▶ TASK DETAILS:
Only the lines holding the string "Adhesive" are needed; copy each of them from the data.

== DATA LISTING ==

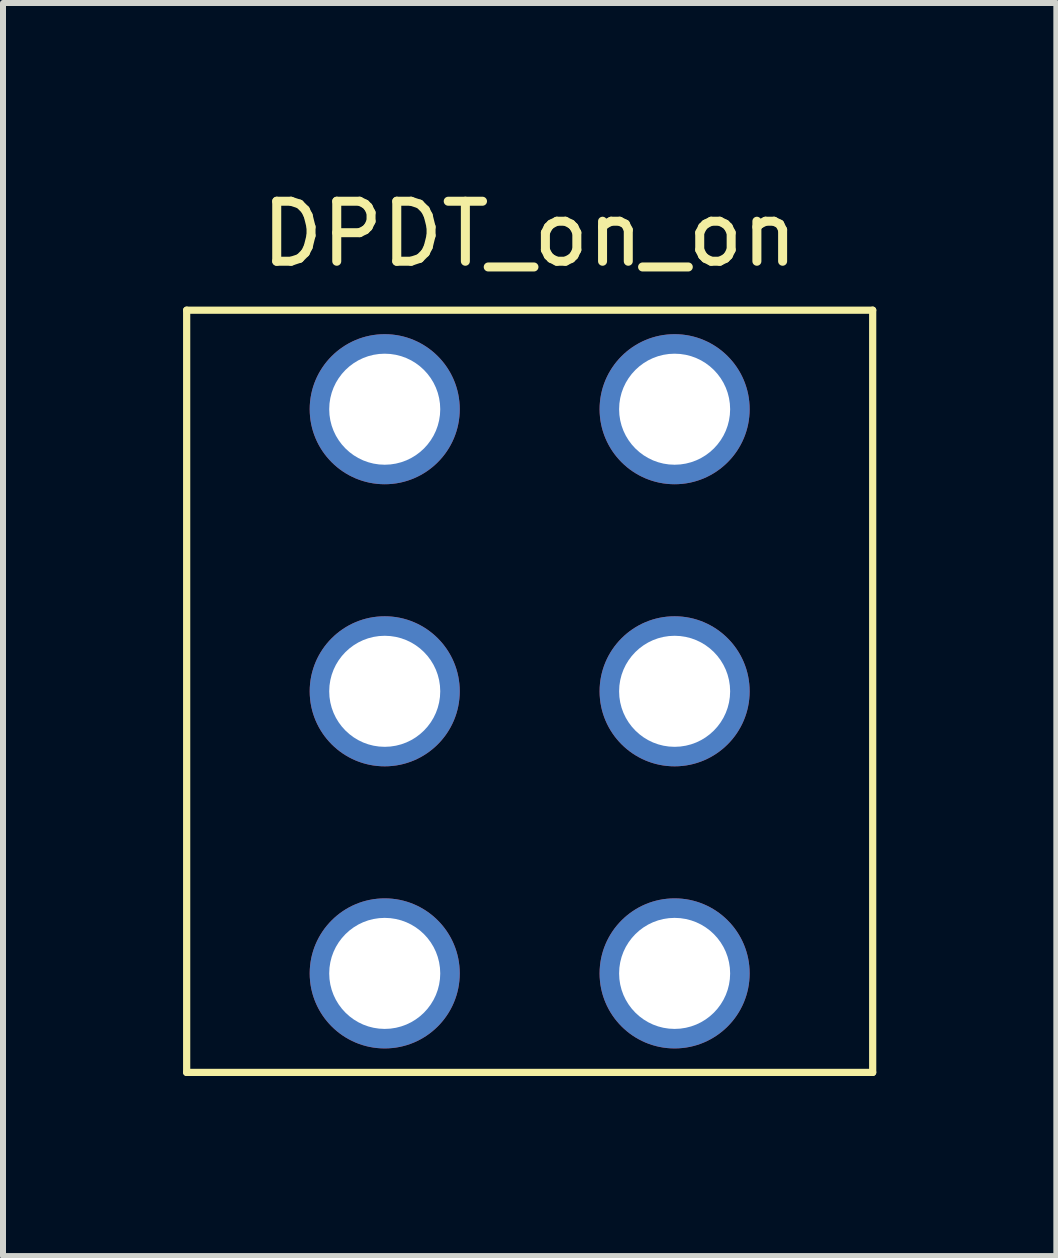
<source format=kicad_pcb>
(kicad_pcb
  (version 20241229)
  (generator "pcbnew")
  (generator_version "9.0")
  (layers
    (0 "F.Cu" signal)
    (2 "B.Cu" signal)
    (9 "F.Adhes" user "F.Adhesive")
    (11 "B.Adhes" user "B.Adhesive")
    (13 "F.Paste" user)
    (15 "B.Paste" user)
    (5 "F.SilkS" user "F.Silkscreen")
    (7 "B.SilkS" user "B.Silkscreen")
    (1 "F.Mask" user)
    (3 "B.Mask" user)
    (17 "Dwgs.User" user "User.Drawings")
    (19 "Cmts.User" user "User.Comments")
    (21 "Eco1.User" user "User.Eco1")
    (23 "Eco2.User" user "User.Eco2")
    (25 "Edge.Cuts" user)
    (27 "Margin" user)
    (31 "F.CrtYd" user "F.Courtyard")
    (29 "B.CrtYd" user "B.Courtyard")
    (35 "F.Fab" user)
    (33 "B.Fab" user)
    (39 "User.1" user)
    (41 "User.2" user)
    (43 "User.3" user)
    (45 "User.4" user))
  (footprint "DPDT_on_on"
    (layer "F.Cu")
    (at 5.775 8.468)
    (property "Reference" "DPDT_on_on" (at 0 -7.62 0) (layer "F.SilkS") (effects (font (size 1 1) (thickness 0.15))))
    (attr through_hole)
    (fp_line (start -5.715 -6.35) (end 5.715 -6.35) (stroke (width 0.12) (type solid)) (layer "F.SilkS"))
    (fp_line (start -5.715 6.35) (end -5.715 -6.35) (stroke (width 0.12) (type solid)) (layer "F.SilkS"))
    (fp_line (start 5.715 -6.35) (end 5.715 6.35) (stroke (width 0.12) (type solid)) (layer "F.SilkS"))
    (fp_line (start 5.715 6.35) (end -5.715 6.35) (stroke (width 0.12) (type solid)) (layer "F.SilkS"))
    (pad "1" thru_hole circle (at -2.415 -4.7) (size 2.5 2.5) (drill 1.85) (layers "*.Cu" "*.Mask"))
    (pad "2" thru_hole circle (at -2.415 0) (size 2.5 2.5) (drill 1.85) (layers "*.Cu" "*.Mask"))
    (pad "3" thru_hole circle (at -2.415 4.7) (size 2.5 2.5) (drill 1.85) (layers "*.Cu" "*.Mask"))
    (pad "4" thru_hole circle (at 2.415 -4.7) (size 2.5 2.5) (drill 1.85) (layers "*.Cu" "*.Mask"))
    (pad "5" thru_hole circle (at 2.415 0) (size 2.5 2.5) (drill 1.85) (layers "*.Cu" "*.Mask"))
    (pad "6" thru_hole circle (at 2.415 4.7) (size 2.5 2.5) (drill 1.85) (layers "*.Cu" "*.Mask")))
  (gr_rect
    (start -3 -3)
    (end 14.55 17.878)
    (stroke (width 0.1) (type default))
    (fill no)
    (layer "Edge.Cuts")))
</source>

===

▶ PROBLEM SOLUTION:
    (9 "F.Adhes" user "F.Adhesive")
    (11 "B.Adhes" user "B.Adhesive")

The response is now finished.